J’ai entrepris ce processus avec le tueur « BTK », Dennis Rader. Il a fallu près de deux ans avant qu’il ne s’ouvre d’une manière qui offre de la valeur aux criminologues et aux psychologues. Nous avons travaillé ensemble pendant trois années supplémentaires pour documenter son « sombre voyage ». Bâtir la confiance était la base, et j’ai pu l’aider à considérer des éléments tels que les découvertes des neurosciences sur la violence. De cette expérience, qui a produit une matière abondante, j’ai tiré des leçons pour une approche utile.

Pour concevoir ma liste de conseils, j’ai ajouté mes connaissances à l’expérience collective d’autres experts en santé mentale qui ont longuement interviewé des tueurs en série.

*Tout d’abord, comprenez que ils vont te regarder. La plupart sont des prédateurs qui ont tendance à être vigilants et prêts à manipuler et à exploiter. Considérez votre approche de leur la perspective.

* Préparez-vous à l’avance: connaissez parfaitement les détails de leur cas, afin que vous puissiez repérer la tromperie. Soyez prêt à les appeler si nécessaire.

*Être ouvert et sans jugement mais fixez vos limites et soyez ferme à leur sujet.

* Soyez conscient des problèmes qu’ils pourraient avoir avec votre sexe, votre race, votre profession ou votre religion. Concevoir une manière proactive de gérer cela.

* Déterminez quelle récompense ils recherchent (renommée, attention, un cigare, un ego-massage narcissique), et l’utiliser pour obtenir leur coopération.

* Utiliser des points communs entre vous et votre sujet pour les mettre à l’aise et trouver des moyens de démontrer votre sens de leur humanité.

*Essayez de parler dans un environnement confortable ou au moins créer des moyens de se détendre.
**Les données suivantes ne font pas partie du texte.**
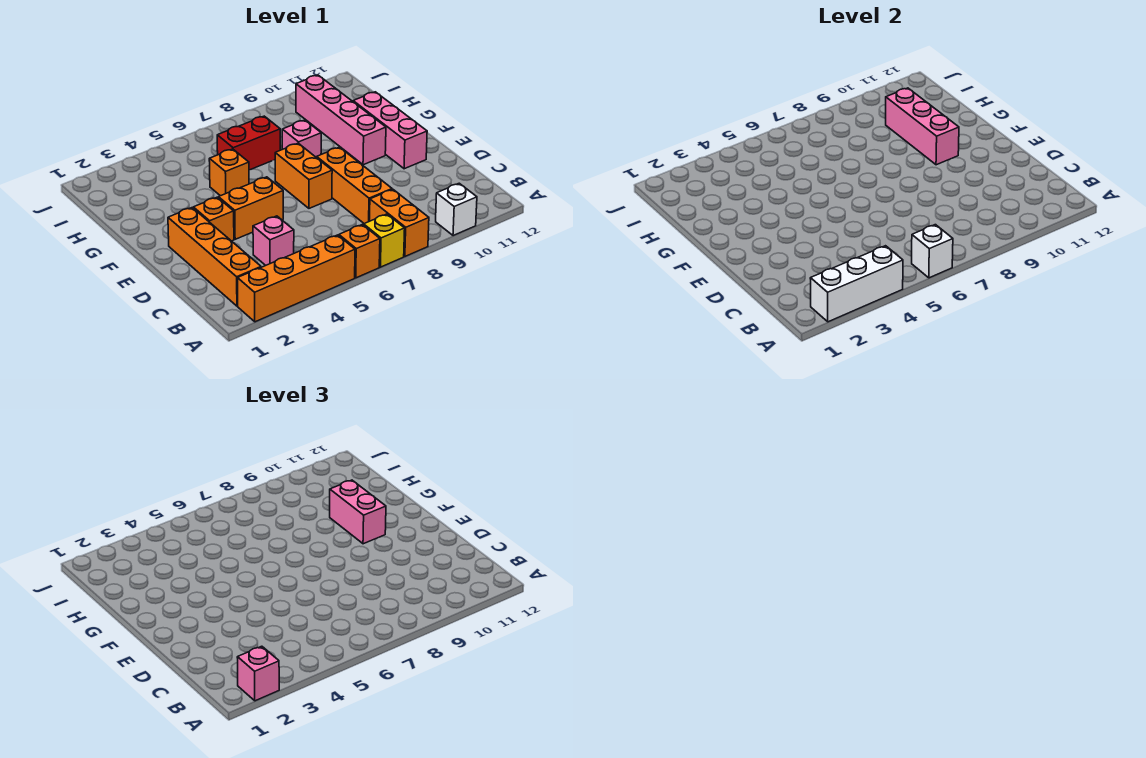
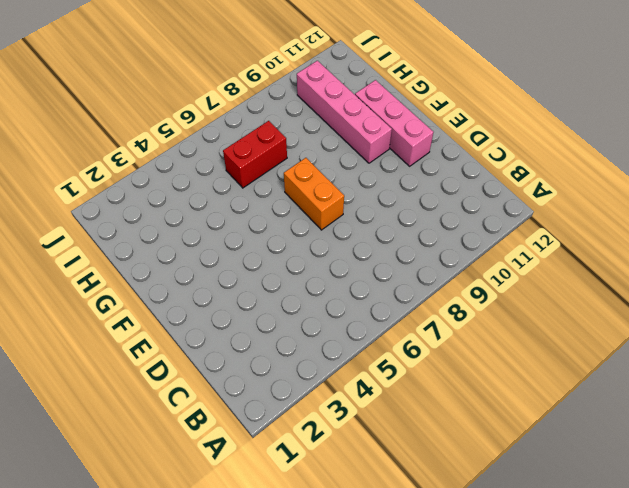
none -> orange brick A2:A5 level 1
none -> orange brick A6 level 1
none -> yellow brick A7 level 1

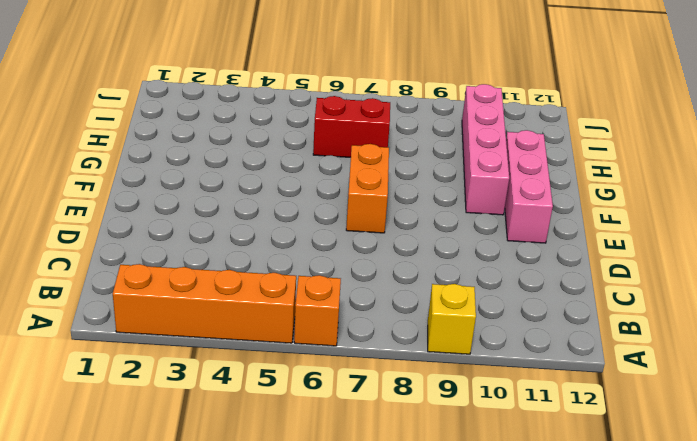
yellow brick A9 level 1 -> yellow brick A7 level 1
none -> orange brick A8:B8 level 1
none -> white brick A10 level 1
none -> orange brick B2:E2 level 1

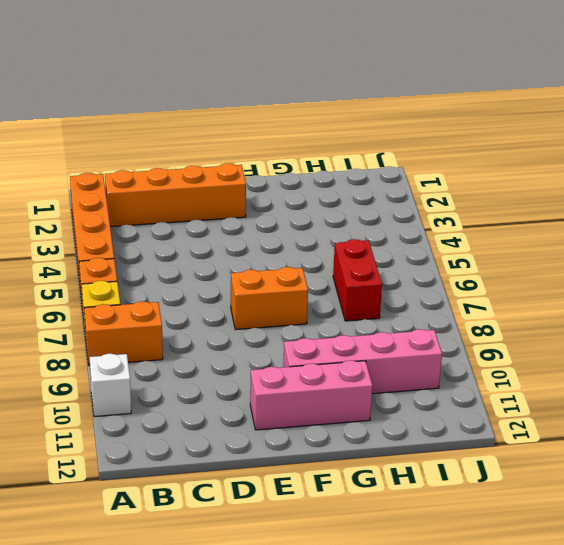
none -> pink brick C4 level 1
none -> orange brick C8:E8 level 1
none -> orange brick E3 level 1

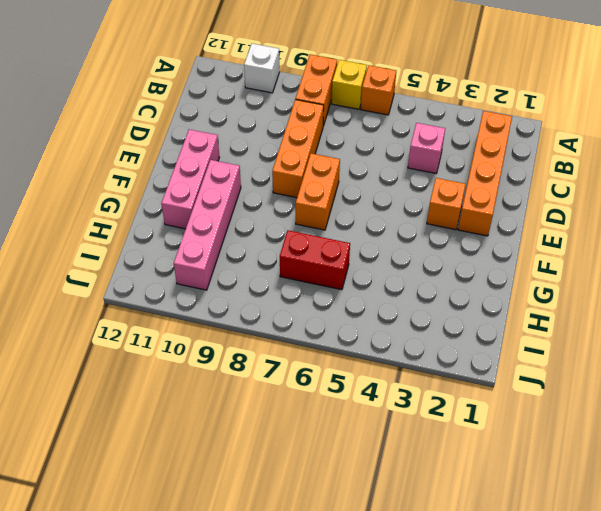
none -> orange brick A2:A5 level 1
none -> orange brick E4:E5 level 1
none -> orange brick G5 level 1

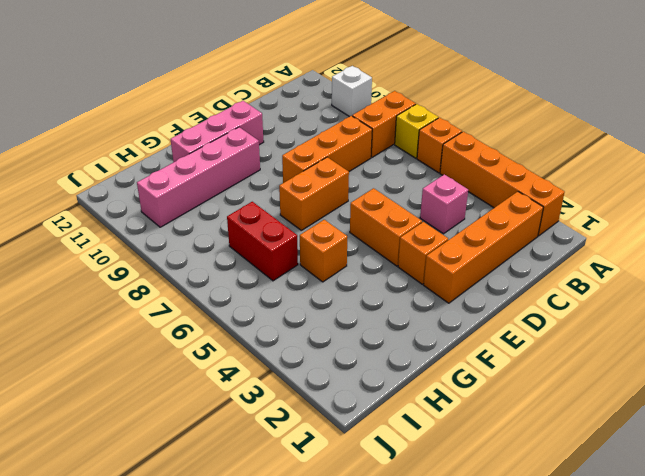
none -> pink brick G8 level 1
none -> white brick A2:A4 level 2
none -> white brick A6 level 2

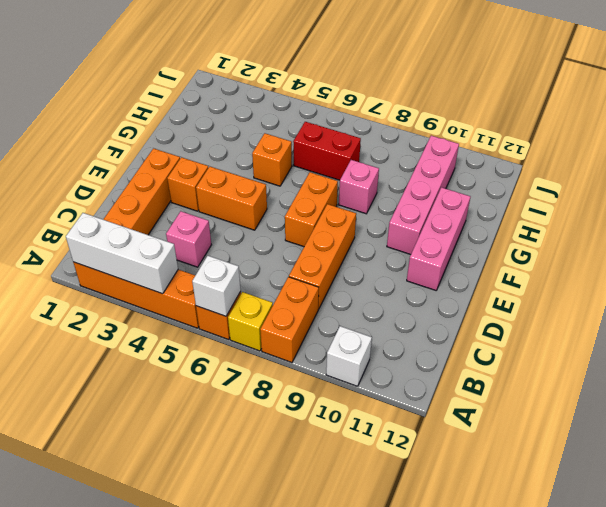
none -> pink brick F10:H10 level 2
none -> pink brick A2 level 3
none -> pink brick F10:G10 level 3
* Attendez qu’ils soient plus grands, avec un point de vue différent. (Melvin Rees, tueur de cinq personnes, avait traversé une conversion spirituelle qui a permis à un journaliste d’amadouer une confession en 1985 d’un double homicide non résolu trente ans plus tôt.)

* Restez en charge mais qu’ils pensent qu’ils le sont. Laissez-les parler librement, mais insistez pour obtenir des détails lorsqu’ils sont vagues ou qu’ils laissent des trous. Cela peut aider à leur faire croire qu’ils offrent un cadeau.

* Gardez vos objectifs au premier plan, quelle que soit la durée du processus. Révisez-les si nécessaire, mais écrivez-les et rappelez-vous en cours de route.